Twelve months ago, the Lancashire Post published my story (written in November of 2019) of a woman who went to a New Year’s Eve party and missed the whole of 2020. If only!
The abiding memory of the annus infectious that was 2020, is the sadness generated by one’s fellow humans who resisted the evidence of the epidemic, and undermined the attempts to curtail its rampage by ill-informed emotional reactions disguised as considered opinions.
That sadness was accompanied by a crippling sense of failure. After two careers in education, to read responses based on gossip, urban myth, and superstition, suggests that being in school can be as damaging as missing it. Too much tuition and not enough education perhaps? Teach a generation to seek to satisfy their desires by repeating what they have been told, and that is exactly what they will do.
It was awful to read that thousands of fatalities were unimportant because “far more people die from flu.” Not true for 2020, and whatever the cause, one only dies once. Most pathetic of all were the throw away “we’re all going to die one day” remarks. Can’t argue with that one. Let’s not bother with electrical insulation.

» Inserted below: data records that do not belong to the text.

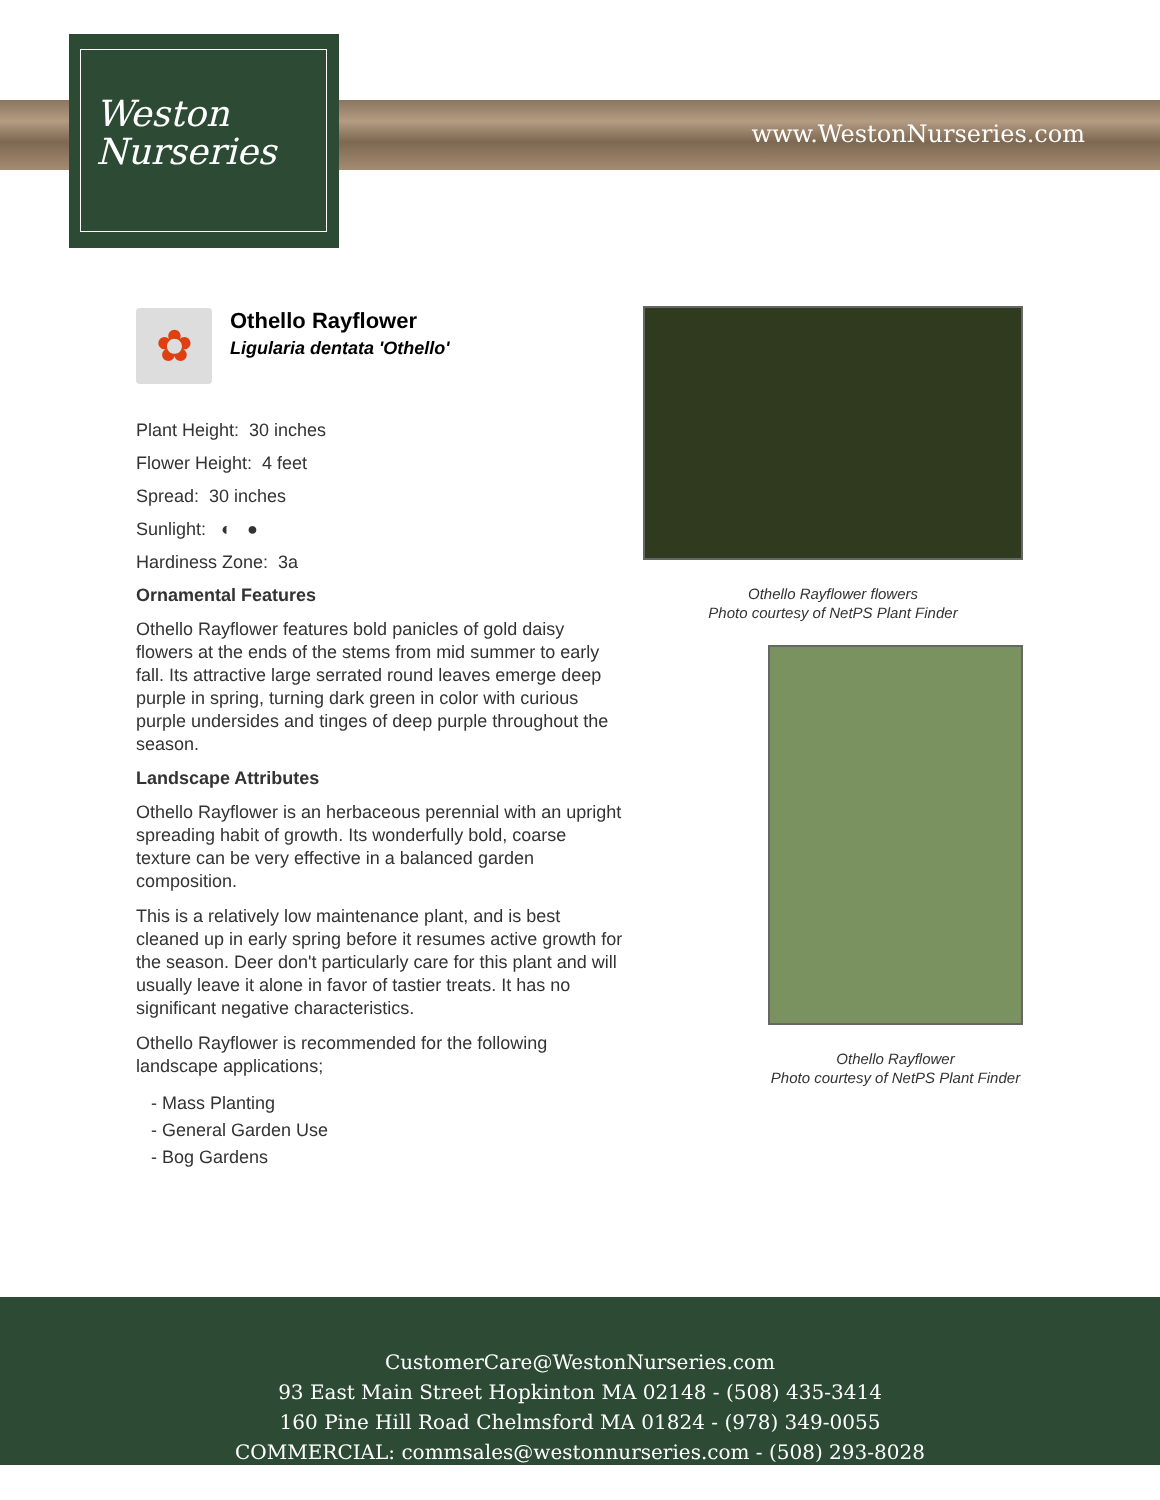Weston
Nurseries
www.WestonNurseries.com
✿
Othello Rayflower
Ligularia dentata 'Othello'
Plant Height: 30 inches
Flower Height: 4 feet
Spread: 30 inches
Sunlight: ◐ ●
Hardiness Zone: 3a
Ornamental Features
Othello Rayflower features bold panicles of gold daisy flowers at the ends of the stems from mid summer to early fall. Its attractive large serrated round leaves emerge deep purple in spring, turning dark green in color with curious purple undersides and tinges of deep purple throughout the season.
Landscape Attributes
Othello Rayflower is an herbaceous perennial with an upright spreading habit of growth. Its wonderfully bold, coarse texture can be very effective in a balanced garden composition.
This is a relatively low maintenance plant, and is best cleaned up in early spring before it resumes active growth for the season. Deer don't particularly care for this plant and will usually leave it alone in favor of tastier treats. It has no significant negative characteristics.
Othello Rayflower is recommended for the following landscape applications;
- Mass Planting
- General Garden Use
- Bog Gardens
Othello Rayflower flowers
Photo courtesy of NetPS Plant Finder
Othello Rayflower
Photo courtesy of NetPS Plant Finder
CustomerCare@WestonNurseries.com
93 East Main Street Hopkinton MA 02148 - (508) 435-3414
160 Pine Hill Road Chelmsford MA 01824 - (978) 349-0055
COMMERCIAL: commsales@westonnurseries.com - (508) 293-8028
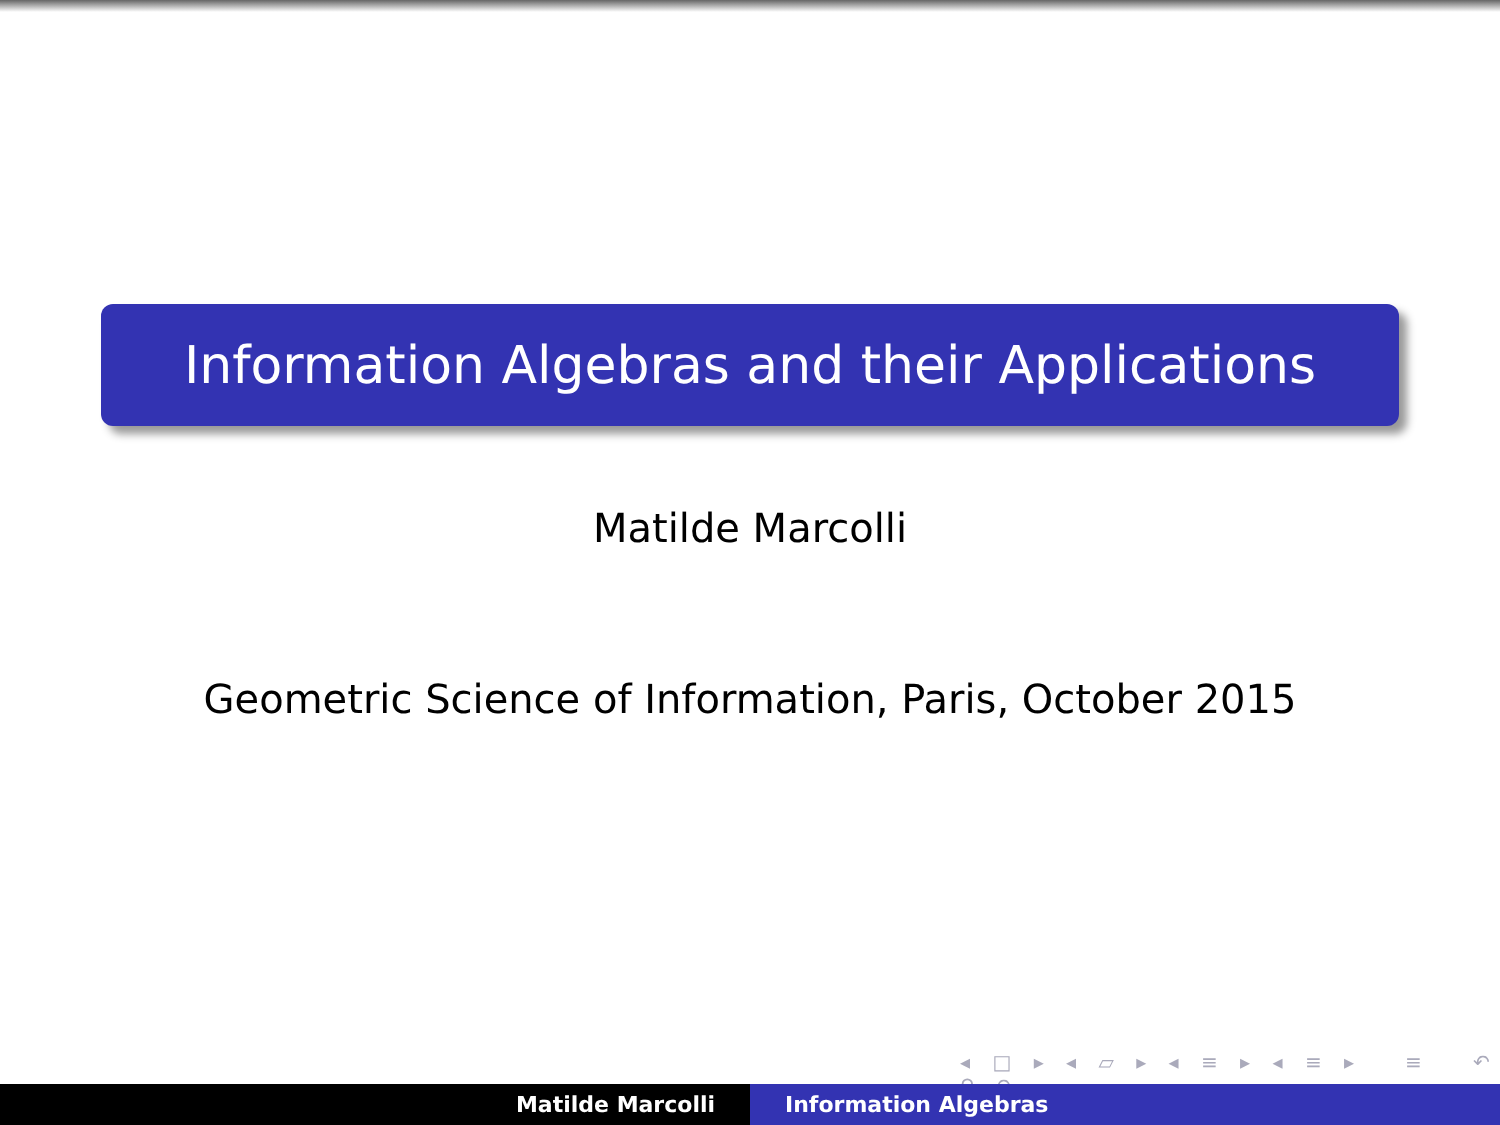Information Algebras and their Applications
Matilde Marcolli
Geometric Science of Information, Paris, October 2015
◂ □ ▸ ◂ ▱ ▸ ◂ ≡ ▸ ◂ ≡ ▸ ≡ ↶ ⚲ ↷
Matilde Marcolli Information Algebras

Of course, it all stems from fear.
It is easy for someone who no longer has to go to work, whose income is secure, and who is not especially vulnerable, to pontificate. One has to sympathise with those whose hurtful words were prompted because their livelihoods were threatened, but the most painful posts were by those not especially susceptible, but inconvenienced. They were not fearful that their lives would be ended, but delayed, and in this world of next day delivery, delay is a kind of death.
It is especially sad that frustrations should spawn conspiracies. One gulps at the irony of using telecommunication networks to spread theories that telecommunication networks cause infections.
Others proposed that subsequent waves were due to “panic and seasonal factors”, ignoring that countries on the south side of the equator were somehow synchronising with the UK not only in terms of their panic, but also their seasons.
Some even suggested that a pandemic was imposed in order to use vaccines to implant microchips and hence monitor our movements. Why would anyone go to such lengths when so many of us already carry a trackable device almost everywhere we go?
It was ever thus. So much of history is the archiving of action spurred on by superstition. It is so sad that, even in our time of enhanced enlightenment, so much distress is spread by the irritated irrational. Educators, please take note.
Good sense will prevail, but the saddest lesson of 2020 is that science still has a very long way to go before the human race is rendered immune to falsehood.